At least one police officer has been killed and dozens of people injured in Pakistan as supporters of jailed former Prime Minister Imran Khan have clashed with security forces outside the capital, Islamabad, officials and Khan’s Pakistan Tehreek-e-Insaf (PTI) party say.
Authorities enforced a security lockdown for the past two days in the country after Khan called for the march on parliament and a sit-in to demand his release.
On Monday, one police officer was shot and killed, at least 119 others were injured and 22 police vehicles were torched in clashes just outside Islamabad and elsewhere in Punjab province, provincial police chief Usman Anwar said. Two officers were in critical condition, he added.
The PTI said scores of its workers have also been injured in the rally so far.
Interior Minister Mohsin Naqvi said those responsible for the death of the police officer would face justice.
Speaking at the funeral of Constable Muhammad Mubashir in Rawalpindi, Naqvi said it’s not the first time police officers have been killed during political protests.
“Last time too they assaulted … our personnel who were martyred, and today we had to have another funeral again,” Naqvi told the media.
“Those who called the protesters, they will be held responsible for this death. We will not spare anybody, and there will be cases registered against all of them.”
The protest march, which Khan has described as the “final call”, is one of many his party has held to seek his release since he was jailed in August last year.
His party said the jailed leader’s third wife, Bushra Bibi, and a key aide, Ali Amin Gandapur, who is the chief minister of Khyber Pakhtunkhwa province, led the march that arrived just outside Islamabad on Monday night.

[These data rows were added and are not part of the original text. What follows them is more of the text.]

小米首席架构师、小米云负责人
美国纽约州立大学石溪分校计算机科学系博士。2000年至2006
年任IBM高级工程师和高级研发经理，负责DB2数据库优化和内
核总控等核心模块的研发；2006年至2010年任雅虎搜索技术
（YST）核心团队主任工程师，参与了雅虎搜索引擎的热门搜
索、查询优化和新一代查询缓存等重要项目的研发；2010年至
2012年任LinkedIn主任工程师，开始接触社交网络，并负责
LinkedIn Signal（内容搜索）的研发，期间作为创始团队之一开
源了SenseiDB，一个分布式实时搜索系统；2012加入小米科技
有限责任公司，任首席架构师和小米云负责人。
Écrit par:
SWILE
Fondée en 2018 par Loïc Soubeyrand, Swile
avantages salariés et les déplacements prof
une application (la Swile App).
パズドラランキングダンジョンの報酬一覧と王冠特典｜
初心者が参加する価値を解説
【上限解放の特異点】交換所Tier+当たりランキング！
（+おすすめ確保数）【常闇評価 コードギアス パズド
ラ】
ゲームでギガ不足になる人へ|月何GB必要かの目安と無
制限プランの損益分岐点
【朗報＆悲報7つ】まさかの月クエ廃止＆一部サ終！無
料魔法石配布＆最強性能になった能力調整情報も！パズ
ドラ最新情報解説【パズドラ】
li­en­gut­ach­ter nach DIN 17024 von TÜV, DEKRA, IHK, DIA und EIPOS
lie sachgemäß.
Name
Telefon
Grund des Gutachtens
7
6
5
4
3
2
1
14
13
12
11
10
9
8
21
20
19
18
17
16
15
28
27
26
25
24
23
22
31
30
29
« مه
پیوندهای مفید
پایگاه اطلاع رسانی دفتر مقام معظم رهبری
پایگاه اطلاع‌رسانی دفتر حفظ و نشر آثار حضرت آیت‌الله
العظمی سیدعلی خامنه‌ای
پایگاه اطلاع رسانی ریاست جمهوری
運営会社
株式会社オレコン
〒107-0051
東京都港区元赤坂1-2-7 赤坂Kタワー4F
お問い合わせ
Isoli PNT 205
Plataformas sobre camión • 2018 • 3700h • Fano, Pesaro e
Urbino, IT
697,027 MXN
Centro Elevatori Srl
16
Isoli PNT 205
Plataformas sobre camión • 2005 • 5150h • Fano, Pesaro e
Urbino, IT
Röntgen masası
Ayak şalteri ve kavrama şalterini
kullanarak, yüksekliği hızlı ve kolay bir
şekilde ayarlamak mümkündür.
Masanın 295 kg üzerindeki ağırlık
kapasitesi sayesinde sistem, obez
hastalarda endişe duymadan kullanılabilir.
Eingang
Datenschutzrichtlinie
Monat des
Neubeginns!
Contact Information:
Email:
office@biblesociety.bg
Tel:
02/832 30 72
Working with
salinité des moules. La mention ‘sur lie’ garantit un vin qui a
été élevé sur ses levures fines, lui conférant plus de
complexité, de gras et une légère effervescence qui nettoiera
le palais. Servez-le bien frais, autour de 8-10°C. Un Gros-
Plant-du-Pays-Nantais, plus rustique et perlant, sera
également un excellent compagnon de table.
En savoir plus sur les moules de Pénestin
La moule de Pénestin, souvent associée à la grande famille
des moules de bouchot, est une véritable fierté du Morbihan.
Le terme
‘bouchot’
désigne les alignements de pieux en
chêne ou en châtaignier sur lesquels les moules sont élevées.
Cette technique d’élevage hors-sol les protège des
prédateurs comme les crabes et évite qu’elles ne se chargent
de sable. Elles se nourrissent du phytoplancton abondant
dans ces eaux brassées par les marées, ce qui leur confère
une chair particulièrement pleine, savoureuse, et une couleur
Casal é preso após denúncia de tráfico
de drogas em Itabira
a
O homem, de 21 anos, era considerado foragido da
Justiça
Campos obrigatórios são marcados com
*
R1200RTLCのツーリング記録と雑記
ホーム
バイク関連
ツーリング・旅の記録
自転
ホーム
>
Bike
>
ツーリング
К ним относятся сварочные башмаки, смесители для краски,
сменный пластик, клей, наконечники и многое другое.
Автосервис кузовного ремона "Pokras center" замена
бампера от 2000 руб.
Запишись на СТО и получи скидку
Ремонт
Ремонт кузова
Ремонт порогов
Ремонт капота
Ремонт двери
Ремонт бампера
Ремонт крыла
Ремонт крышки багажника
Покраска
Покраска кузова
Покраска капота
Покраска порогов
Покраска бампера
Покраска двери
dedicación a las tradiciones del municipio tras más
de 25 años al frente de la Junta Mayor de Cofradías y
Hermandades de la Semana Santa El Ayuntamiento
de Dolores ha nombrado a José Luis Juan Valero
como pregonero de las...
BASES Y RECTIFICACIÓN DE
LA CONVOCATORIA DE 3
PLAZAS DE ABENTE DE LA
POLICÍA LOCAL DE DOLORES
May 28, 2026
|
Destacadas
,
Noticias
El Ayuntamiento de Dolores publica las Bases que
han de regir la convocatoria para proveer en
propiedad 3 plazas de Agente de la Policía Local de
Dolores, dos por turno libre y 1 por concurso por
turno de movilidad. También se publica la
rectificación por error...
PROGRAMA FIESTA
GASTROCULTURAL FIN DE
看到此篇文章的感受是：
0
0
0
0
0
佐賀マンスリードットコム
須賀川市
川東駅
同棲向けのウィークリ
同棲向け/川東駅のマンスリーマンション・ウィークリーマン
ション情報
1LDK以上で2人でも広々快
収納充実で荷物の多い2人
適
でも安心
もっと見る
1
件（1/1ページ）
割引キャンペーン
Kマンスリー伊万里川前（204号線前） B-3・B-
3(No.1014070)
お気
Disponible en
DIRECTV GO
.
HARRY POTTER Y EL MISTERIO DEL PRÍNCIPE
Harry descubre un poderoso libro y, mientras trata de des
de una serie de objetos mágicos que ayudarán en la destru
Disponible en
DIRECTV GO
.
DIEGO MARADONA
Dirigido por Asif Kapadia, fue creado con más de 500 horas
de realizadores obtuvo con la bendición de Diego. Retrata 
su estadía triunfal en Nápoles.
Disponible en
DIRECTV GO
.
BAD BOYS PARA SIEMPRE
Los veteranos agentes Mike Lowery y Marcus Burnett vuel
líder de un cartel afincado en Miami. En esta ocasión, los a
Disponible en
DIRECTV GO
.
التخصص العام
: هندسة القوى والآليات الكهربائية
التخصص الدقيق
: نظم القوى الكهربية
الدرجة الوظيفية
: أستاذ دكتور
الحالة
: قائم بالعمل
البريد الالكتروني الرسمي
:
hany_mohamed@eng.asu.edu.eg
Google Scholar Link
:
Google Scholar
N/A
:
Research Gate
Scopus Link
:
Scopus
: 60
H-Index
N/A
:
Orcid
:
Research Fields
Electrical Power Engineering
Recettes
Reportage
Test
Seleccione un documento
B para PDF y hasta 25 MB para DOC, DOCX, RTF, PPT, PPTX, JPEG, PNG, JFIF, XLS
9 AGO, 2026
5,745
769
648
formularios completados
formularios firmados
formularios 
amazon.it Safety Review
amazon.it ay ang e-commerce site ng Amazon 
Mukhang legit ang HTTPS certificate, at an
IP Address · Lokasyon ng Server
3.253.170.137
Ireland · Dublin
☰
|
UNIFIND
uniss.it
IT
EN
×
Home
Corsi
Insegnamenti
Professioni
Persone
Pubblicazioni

“Physically, it has been very challenging to constantly travel in this cold, but our spirits are high, and we look forward to reach our destination later tonight,” PTI leader Asim Arbab told Al Jazeera on arriving at the entry point to Islamabad.
Islamabad shut down
In response to the PTI’s calls for protests in Islamabad, the government imposed measures such as shutting down the city’s entry and exit points and enforcing internet blackouts. Shipping containers were used to block major roads and streets in the city, and police and paramilitary personnel patrolled in riot gear.
Officials and witnesses said all public transport between cities and terminals had also been shut down in the eastern province to keep away the protesters, and gatherings in Islamabad have been banned.
All schools in the capital and the adjacent city of Rawalpindi, which were closed on Monday, will also remain closed on Tuesday, authorities said.
Naqvi said security forces showed “extreme restraint” in confronting the protesters, some of whom he said had fired live rounds while police used rubber bullets and fired tear gas canisters.
“It is easy to respond a bullet with a bullet,” he said.
But Khan’s party accused the government of using excessive violence to block the protesters and said hundreds of its workers and leaders had been arrested.
“They are even firing live bullets,” one of Khan’s aides, Shaukat Yousafzai, told Geo News.
Defence Minister Khawaja Muhammad Asif told Geo News TV that the government had held talks with PTI leaders to calm down the situation, “but it didn’t yield any results.”
Sayed Zulfi Bukhari, a senior PTI leader and close aide to Khan, categorically rejected Asif’s assertion and said no kind of negotiations had occurred with the government.
“We have entered Islamabad, and there is no need for us to talk to the government,” he told Al Jazeera.
“Our demands are not unreasonable at all, and it is something that every citizen of Pakistan should ask for.”